In terms of legal liability, Kelliher said while any legal case would need to be taken forward on its merits alone, he would advise those affected by the TVP breach to “proceed immediately”.

In 2008, a similar case to the TVP incident saw the Crown Prosecution Service and Met Police pay out more than £600,000 in damages to a family after a child witness had their information inadvertently passed on to gang members. This gives an indication of the compensation that could be paid if legal action is taken forward by those affected.

AWO’s Lawrence-Archer similarly said while he would not want to give advice on the merits of a challenge without sight of the details, it is “quite possible” that they would be able to pursue private legal action.

“The ICO is not an ombudsman. It’s not there to vindicate individuals’ data rights.
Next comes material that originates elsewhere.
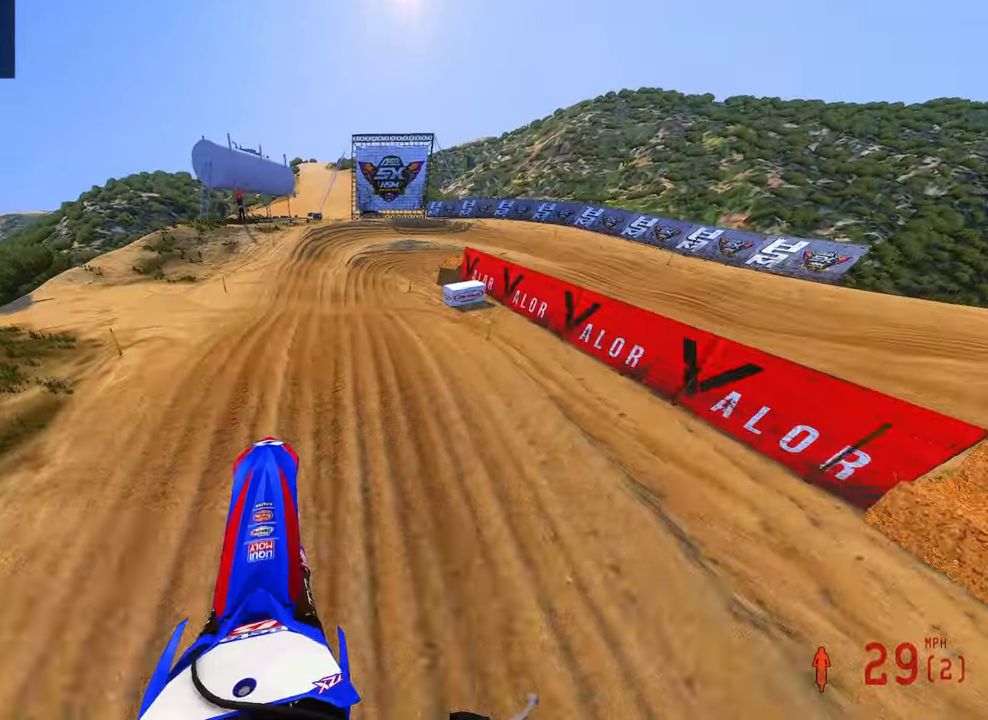
Gameplay with a controller (PlayStation layout); each line is a JSON object with the inputs held at the frame after it (dt_ms = milliseconds from this image to that frame). "button_events" lists button changes between this image and that frame as [ms after this image, input, new state], when the widget could be followed in between (sticks are given only as held states). Not read: other_buttons.
{"dt_ms": 500, "buttons": ["R2"], "left_stick": "up", "right_stick": "center", "button_events": [[250, "R2", "up"], [484, "R2", "down"]]}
That’s what courts [are] for…effectively, the administrative courts are saying, ‘If you don’t like what the ICO has done, then you’ve got to go and sue the person you think has breached your rights’,” he said.

“Strictly looking at the law, that makes sense – that is what the law says – but whether that provides people with effective protection in reality is another matter, because it’s no small thing to take legal action against a data controller.”

Lawrence-Archer expressed further concern about the UK’s regulatory future, noting these reprimands have been handed down at a time when the regulation of artificial intelligence (AI) is taking centre stage in public debates.

“I’m just very mindful that in that debate around the regulation of AI, we need to realise that data protection is AI regulation – it’s not the end of the story, but it’s an important part and I think that gets lost,” he said, adding that the government’s proposed Data Protection and Digital Information Bill is “quite seriously undermining” people’s data rights in the UK.

“The ICO’s effectiveness as a regulator, the public’s confidence in the ICO as a regulator, those are going to be really important things that determine how well equipped you are to deal with AI risks and AI safety.”

He added: “I’m personally quite sceptical that the reprimands in these cases, in the context of these very stark failings, increase confidence in the ICO as a regulator.”